A muted orange glow radiates from the replicator as it produces a glass mug filled with steaming, aromatic coffee. He offers the cup to me, and it’s the most perfect Café au Lait I’ve ever tasted. My personal replicator comes close to reproducing the brew I remember from childhood, but Nico’s blend beats every other twenty-sixth-century knockoff in existence. He orders the same brew for himself.
“Mm. Coffee and chicory,” I say. The heat from the mug warms my hands as the drink warms my insides, making the ship’s cabin a little less frigid. The cold isn’t quite at the stage where you can see your breath hanging in a frothy cloud in front of your face, but with the hangar bay air drifting through the open door, it’s close.
“After our last mission to New Orleans,” he says. “I’ll never drink it any other way if I can help it.” His morning-person eyes are clear and alert, and he looks annoyingly put-together: his dark curls are tamed with hair product, and a pressed khaki shirt is tucked into his blue jeans. He takes a swig from his own mug and beams a big smile.

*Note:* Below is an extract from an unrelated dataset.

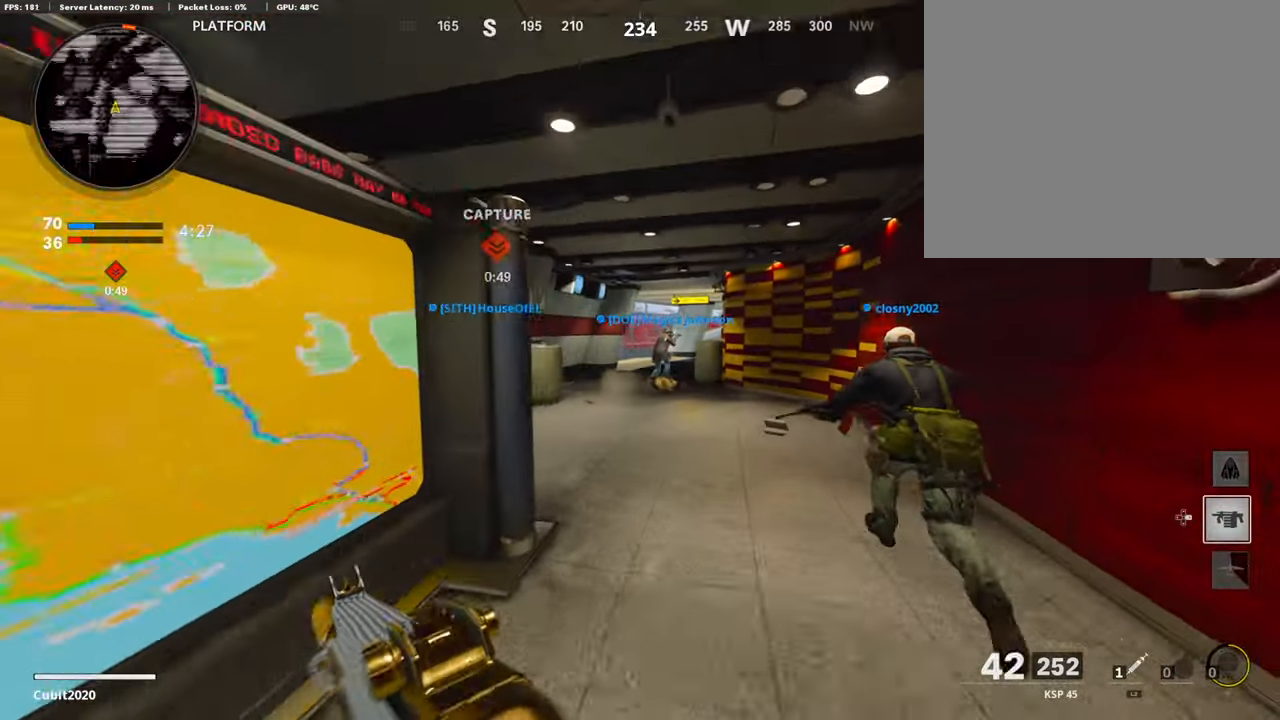
{"buttons": [], "left_stick": "up-right", "right_stick": "center", "events": [[50, "left_stick", "up-left"], [117, "DPAD_RIGHT", "down"], [269, "DPAD_RIGHT", "up"], [302, "left_stick", "center"], [437, "left_stick", "up-right"]]}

“Cooks in French Louisiana’s great houses made coffee this way for a century before the American Civil War. When I was a child—”
Nico’s eyebrows raise, and he leans forward onto the balls of his feet, like he’s anticipating a revelatory tidbit from my past.
Fagin’s words ring in my ears. Giving people your past gives them power over you. I wave away his interest with a dismissive hand.